I also think that too much pro-choice rhetoric treats the entire subject as a matter of civil liberties only–as if developing human life has no moral value at all. The “mass of cells” rhetoric is inexcusable. (So, by the way, are two sides shouting “Baby Killer!” or “Woman Hater!” across picket lines at each other and pretending this is moral discourse!)

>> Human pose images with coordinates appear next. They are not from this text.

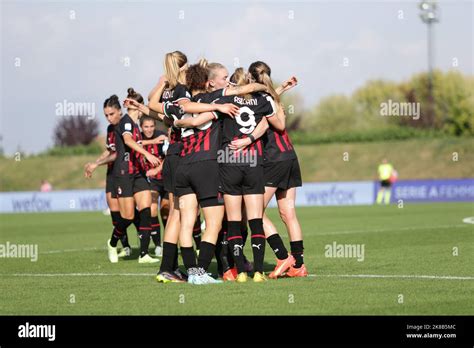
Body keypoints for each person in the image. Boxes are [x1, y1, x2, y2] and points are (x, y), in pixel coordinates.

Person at [107, 87, 160, 264]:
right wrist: (147, 154)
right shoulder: (127, 122)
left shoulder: (135, 125)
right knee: (128, 216)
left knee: (146, 209)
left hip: (137, 173)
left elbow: (136, 143)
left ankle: (144, 254)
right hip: (123, 174)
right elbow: (128, 141)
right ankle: (113, 242)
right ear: (138, 106)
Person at [84, 95, 132, 258]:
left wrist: (97, 164)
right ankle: (125, 246)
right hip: (112, 174)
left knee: (130, 215)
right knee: (115, 214)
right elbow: (109, 150)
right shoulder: (110, 129)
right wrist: (94, 163)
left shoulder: (124, 126)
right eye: (106, 115)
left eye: (111, 114)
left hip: (125, 173)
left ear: (119, 111)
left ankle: (140, 247)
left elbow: (117, 154)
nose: (109, 118)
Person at [140, 116, 169, 257]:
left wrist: (157, 169)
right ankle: (158, 245)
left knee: (165, 212)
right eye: (146, 127)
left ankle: (169, 242)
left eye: (152, 126)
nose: (149, 129)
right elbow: (133, 144)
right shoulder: (138, 139)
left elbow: (169, 156)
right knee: (152, 209)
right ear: (141, 127)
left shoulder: (162, 137)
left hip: (166, 178)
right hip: (151, 181)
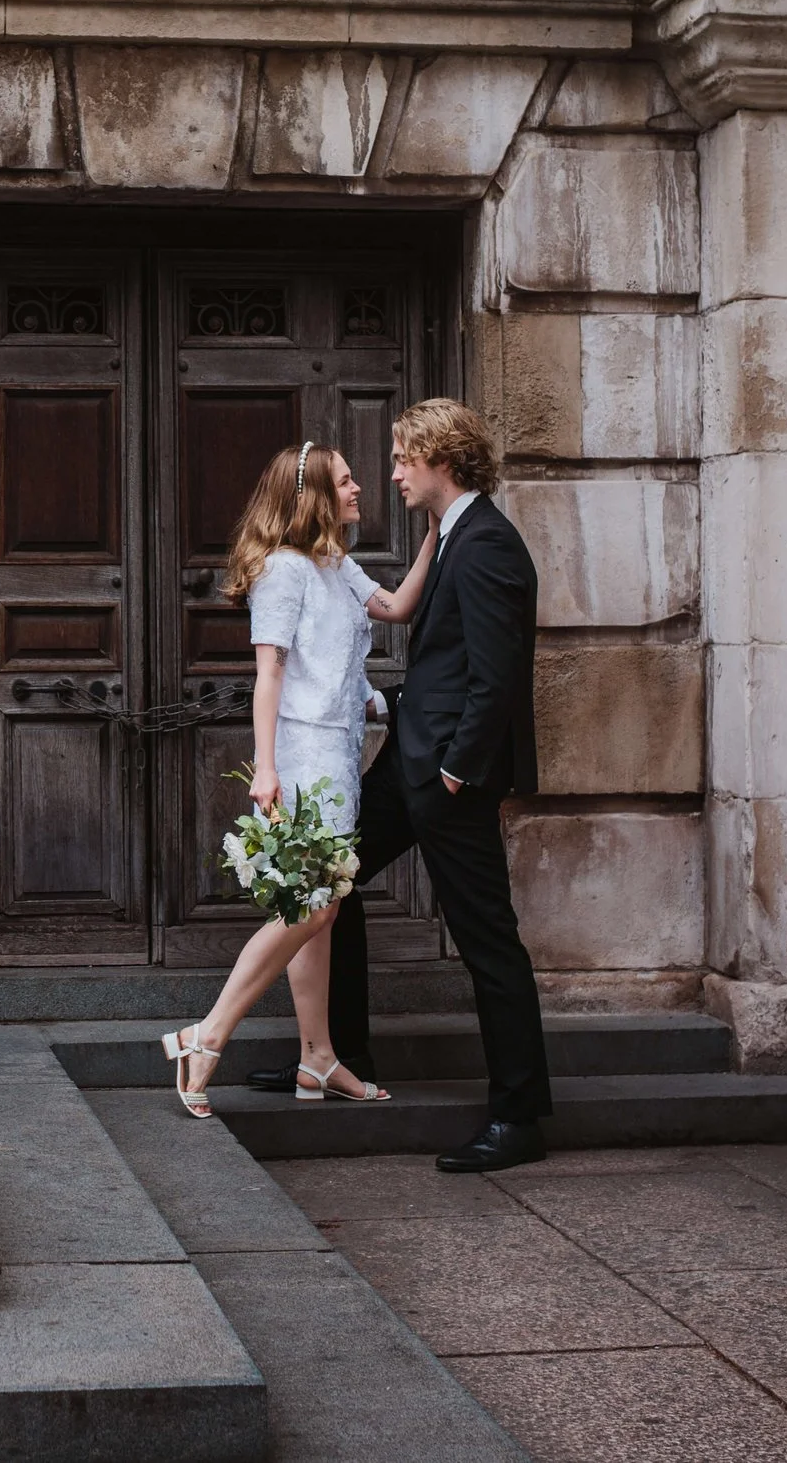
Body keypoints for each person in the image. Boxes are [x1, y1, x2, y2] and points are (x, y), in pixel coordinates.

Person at [245, 398, 552, 1174]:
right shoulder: (452, 536)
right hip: (406, 766)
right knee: (331, 887)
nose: (391, 473)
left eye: (401, 457)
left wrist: (455, 769)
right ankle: (335, 1054)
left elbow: (496, 678)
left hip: (445, 778)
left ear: (439, 458)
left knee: (488, 939)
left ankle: (520, 1113)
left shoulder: (486, 545)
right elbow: (445, 662)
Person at [160, 439, 434, 1117]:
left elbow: (396, 606)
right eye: (344, 482)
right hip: (303, 758)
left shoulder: (336, 565)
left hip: (341, 756)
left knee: (324, 911)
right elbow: (271, 675)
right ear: (313, 495)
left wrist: (436, 531)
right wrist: (267, 770)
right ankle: (209, 1032)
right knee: (309, 908)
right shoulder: (284, 571)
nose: (358, 490)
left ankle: (317, 1056)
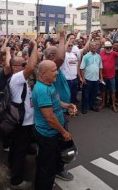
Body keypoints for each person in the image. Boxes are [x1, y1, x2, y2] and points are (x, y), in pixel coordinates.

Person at [32, 60, 77, 190]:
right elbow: (50, 118)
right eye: (53, 70)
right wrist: (64, 132)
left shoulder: (49, 85)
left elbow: (56, 102)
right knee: (46, 166)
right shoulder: (42, 90)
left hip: (53, 133)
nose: (57, 72)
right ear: (43, 73)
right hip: (47, 134)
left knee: (49, 161)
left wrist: (67, 105)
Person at [8, 40, 38, 190]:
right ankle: (16, 181)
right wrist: (36, 47)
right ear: (14, 67)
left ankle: (11, 166)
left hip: (22, 120)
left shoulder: (18, 78)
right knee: (21, 150)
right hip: (22, 122)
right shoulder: (16, 78)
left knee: (16, 147)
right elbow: (32, 66)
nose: (26, 66)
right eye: (23, 65)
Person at [80, 41, 103, 114]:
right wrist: (83, 79)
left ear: (97, 47)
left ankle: (92, 106)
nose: (94, 47)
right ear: (89, 47)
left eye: (95, 45)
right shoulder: (86, 56)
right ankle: (84, 108)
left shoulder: (98, 56)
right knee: (85, 94)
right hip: (87, 79)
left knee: (94, 94)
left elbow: (100, 68)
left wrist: (101, 78)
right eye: (92, 46)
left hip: (96, 79)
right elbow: (82, 68)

But I have concluded that the pro-lifers do not have enough of a category for moral tragedy in which there are no good outcomes or choices–only “as good as possible.” They also leave out the category of moral heroism. A woman who is raped and chooses to bear the child (and either raise the child or give it up for adoption) is morally heroic, trying bravely to redeem a horrible crime. But those who would FORCE her to do this or say she is morally OBLIGATED are like Jesus’ characterization of the scribes: giving others’ heavy burdens they do not share. A woman who has a terminal pregnancy like the ones I described, who chooses to risk her life in order to show some love to a doomed baby is heroic. But saying she MUST do that is deny her own value as a human person and moral agent. Moral heroes go beyond what is morally obligatory. The pro-lifers do not seem to recognize this.

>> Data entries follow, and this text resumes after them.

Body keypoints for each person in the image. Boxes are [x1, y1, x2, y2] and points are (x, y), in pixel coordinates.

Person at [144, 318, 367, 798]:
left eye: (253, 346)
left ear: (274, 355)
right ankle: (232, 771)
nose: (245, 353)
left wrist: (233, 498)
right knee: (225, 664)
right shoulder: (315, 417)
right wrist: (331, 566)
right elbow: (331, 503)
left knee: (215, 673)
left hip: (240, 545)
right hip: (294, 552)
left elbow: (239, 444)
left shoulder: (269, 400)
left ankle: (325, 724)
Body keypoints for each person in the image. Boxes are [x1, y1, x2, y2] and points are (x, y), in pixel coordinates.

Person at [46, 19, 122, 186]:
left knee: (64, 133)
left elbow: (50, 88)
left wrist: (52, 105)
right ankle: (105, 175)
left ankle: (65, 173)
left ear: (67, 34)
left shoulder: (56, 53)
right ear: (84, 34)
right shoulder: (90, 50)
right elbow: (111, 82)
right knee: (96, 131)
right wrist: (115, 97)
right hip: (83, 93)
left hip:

I believe the numbers of abortions are way too high. But I believe the way to lower these is not through restrictive laws, but through reducing the number of unwanted pregnancies and through making adoptions easier and giving pregnant women MORE choices. Also, in encouraging male sexual responsibility.
I may be wrong. And I came to this view reluctantly. I even wish I could go back. A seamless garment view is much simpler, much neater. But I have come to see it as too simple, not having room for the moral complexity of real life. I worry about that because just war types charge pacifists with the same lack of moral complexity, but I think there are differences in the two issues that are important. This is where my journey has taken me. I am not pro-life, but pro-personhood.
I have come to see the “consistent pro-life” position as not a “seamless garment,” but a patchwork cloth that is too small to try to cover all the issues (death penalty, euthanasia, war, abortion) adequately. The similarities are important, but the differences are, too.
Let the name calling begin.
P.S. Since I cannot take time to argue the biblical/theological case for a pro-choice view, I should give a plug for a good case made by others. Paul D. Simmons, Birth and Death: Bio-Ethical Decision-Making. Westminster, 1983.